■ PROBLEM TO WORK ON
Summarize the guide to drinking coffee in Kosova in two sentences.

■ EXCERPT

======

NP Rank:
A Politically (In)Correct Guide to Kosova- Drinking Coffee
Drinking coffee, a daily activity believed to be a remedy for the high unemployment rate and catastrophic boredom prevailing in Kosova. Alpha and omega of every outing, mantra in every meeting proposal and date arrangement. But make no mistake; we are not caffeine junkies longing for the next dose with goose bumps all over our body. Actually, this phenomenon has nothing to do with the Brazilian coffee plantations, or the less-advertised Yemenite brand, or the sophisticated Italian implementations.
Drinking coffee as understood in Kosova is a deeper undertaking transcending the ephemeral and superficial definition a staunch consumerist or scientistist would provide.
Drinking coffee is such a comprehensive and open system that it embraces the sin without deliverance: ordering orange juice, ice tea or Red Bull, and/or smoking cigarettes in an operation strategically named and called drinking coffee throughout.

======

■ INPUT DATA

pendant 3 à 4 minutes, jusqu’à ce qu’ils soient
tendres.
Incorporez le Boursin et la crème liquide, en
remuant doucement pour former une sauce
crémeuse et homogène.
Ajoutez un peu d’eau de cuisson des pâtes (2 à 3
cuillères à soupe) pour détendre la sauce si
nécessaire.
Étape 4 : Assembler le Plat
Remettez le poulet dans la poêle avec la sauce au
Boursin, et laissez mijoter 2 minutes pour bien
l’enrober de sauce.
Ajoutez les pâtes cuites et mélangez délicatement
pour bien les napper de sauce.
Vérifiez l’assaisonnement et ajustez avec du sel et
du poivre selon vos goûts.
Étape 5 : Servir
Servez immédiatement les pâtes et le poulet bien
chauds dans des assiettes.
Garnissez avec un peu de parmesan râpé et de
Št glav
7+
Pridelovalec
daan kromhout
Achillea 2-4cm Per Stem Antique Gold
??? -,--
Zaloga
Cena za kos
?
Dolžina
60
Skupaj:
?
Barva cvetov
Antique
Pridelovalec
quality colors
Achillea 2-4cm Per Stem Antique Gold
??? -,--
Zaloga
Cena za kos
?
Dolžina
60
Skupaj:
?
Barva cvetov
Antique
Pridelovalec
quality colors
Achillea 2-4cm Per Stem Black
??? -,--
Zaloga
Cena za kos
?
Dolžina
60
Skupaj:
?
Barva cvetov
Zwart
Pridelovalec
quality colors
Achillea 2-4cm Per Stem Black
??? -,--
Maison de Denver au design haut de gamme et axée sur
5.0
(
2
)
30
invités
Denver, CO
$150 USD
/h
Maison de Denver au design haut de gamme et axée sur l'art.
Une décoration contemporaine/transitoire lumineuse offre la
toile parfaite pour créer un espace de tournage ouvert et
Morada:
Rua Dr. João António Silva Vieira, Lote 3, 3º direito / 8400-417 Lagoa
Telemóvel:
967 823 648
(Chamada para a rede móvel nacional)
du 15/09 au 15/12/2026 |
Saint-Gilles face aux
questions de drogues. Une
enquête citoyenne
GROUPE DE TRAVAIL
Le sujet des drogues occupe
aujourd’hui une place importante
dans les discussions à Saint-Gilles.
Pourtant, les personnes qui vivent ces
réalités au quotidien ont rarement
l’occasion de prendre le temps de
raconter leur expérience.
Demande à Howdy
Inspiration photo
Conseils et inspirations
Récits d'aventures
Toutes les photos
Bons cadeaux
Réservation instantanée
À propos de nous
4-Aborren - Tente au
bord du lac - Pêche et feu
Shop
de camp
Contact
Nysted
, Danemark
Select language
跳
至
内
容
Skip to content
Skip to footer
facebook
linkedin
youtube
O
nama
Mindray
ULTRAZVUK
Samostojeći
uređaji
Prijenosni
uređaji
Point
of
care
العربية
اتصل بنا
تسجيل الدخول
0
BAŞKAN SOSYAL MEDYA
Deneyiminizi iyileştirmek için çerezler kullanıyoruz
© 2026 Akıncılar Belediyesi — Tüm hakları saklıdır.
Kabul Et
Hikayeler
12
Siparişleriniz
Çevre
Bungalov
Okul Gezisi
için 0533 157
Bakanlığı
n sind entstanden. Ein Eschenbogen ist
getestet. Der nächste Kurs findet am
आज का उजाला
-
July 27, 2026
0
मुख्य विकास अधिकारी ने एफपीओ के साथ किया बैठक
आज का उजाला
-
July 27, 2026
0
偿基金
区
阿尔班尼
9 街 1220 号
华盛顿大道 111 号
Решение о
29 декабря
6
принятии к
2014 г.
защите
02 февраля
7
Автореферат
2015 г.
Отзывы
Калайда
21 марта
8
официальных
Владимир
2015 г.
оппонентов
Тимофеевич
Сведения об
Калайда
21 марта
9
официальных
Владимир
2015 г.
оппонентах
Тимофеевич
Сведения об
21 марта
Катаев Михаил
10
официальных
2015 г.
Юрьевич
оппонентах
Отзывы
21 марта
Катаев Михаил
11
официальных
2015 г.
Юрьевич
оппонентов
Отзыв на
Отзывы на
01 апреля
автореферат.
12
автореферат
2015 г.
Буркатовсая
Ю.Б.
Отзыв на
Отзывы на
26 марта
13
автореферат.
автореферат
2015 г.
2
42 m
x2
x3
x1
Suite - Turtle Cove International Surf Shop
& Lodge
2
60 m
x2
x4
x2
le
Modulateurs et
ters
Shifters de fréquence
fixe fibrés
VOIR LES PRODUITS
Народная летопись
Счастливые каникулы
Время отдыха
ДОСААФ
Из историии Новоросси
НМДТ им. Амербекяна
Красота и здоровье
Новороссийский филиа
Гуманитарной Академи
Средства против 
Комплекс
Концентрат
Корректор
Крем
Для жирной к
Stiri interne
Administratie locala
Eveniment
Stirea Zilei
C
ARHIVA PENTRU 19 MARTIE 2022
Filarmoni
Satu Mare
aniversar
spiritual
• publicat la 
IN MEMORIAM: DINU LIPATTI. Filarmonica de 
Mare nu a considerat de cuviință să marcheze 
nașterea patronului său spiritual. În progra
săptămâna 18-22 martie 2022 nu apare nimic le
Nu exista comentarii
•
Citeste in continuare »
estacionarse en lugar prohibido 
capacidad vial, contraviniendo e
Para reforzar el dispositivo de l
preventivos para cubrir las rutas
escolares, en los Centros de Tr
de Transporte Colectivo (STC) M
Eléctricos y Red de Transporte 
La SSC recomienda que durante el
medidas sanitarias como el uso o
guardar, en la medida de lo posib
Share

======

■ SOLUTION TO THIS TASK
In Kosova, drinking coffee is a daily activity believed to remedy high unemployment and boredom, and it is the center of every outing, meeting and date. It has nothing to do with caffeine cravings or coffee origins, and it is so open a system that ordering orange juice, ice tea or Red Bull, or smoking cigarettes, is still called drinking coffee.